Specific information on ethical conduct for evaluation in Aboriginal and Torres Strait Islander settings can be found in the Productivity Commission’s A Guide to Evaluation Under the Indigenous Evaluation Strategy, BetterEvaluation’s Ethical Protocol for evaluation in Aboriginal and Torres Strait Islander settings and NHMRC’s Ethical conduct in research with Aboriginal and Torres Strait Islander Peoples and communities: Guidelines for researchers and stakeholders. Other relevant Territory Government resources include Northern Territory Health’s Aboriginal Cultural Security Framework and the Remote Engagement and Coordination Strategy.
It is important to consider the appropriate timeframes and budget required, acknowledging that there are often additional resource implications associated with evaluations that have specific ethical and cultural requirements.
Key ethical questions to consider
Conduct of the evaluators:
- Do evaluators possess the appropriate knowledge, abilities and skills to undertake the proposed tasks?
- Have evaluators disclosed any potential conflicts of interest?
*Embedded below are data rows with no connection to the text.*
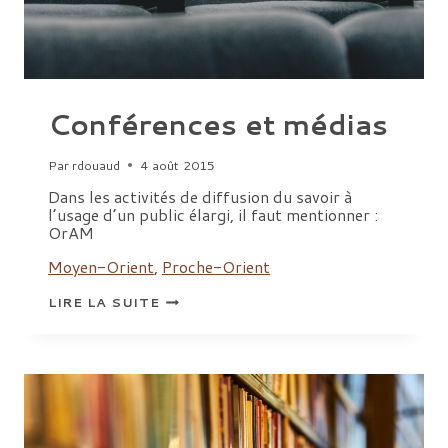
Conférences et médias
Par
rdouaud
4 août 2015
Dans les activités de diffusion du savoir à
l’usage d’un public élargi, il faut mentionner :
OrAM
Moyen-Orient
,
Proche-Orient
CONFÉRENCES
LIRE LA SUITE
ET
MÉDIAS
- Are all evaluators fully informed of what is expected in terms of their ethical and cultural safety responsibilities and adherence to protocols?
Integrity of the evaluation process:
- Does the evaluation design ensure data is valid, reliable and appropriate?
- Have the limitations and strengths of the evaluation been identified?
- How will the source of evaluative judgements be identified and presented?
- How will results be reported and communicated in a way that all stakeholders can easily understand?
- How will the evaluation findings be utilised and how will they impact implementation?
Respect and protection of participants:
- How will participants be engaged throughout the evaluation process?
- How will participants’ contributions of information, knowledge and time be respectfully recognised?
- Are there potential effects of inequalities related to race, age, gender, sexual orientation, physical or intellectual ability, religion, socioeconomic or ethnic background that need to be taken into account when analysing the data?
- How will participants’ informed consent be obtained?
- What confidentiality arrangements have been put in place?
- Will the evaluation involve interviews or focus groups that may raise potential trauma?
When is external ethics review required?
NHMRC identifies triggers for ethical review, including:
- comparison of cohorts where the activity potentially infringes the privacy or professional reputation of participants, providers or organisations
- secondary use of data – using data or analysis from quality assurance (QA) or evaluation activities for another purpose
- gathering information about the participant/s beyond that collected routinely. Information may include biospecimens or additional investigations
- testing of non-standard (innovative) protocols or equipment
- comparison of cohorts
- randomisation or the use of control groups or placebos
- targeted analysis of data involving minority/vulnerable groups whose data is to be separated out of data collected or analysed as part of the main QA/evaluation activity.
“Where one or more of the triggers above apply, the guidance provided in the National Statement on Ethical Conduct in Human Research, 2007 (National Statement) should be followed.”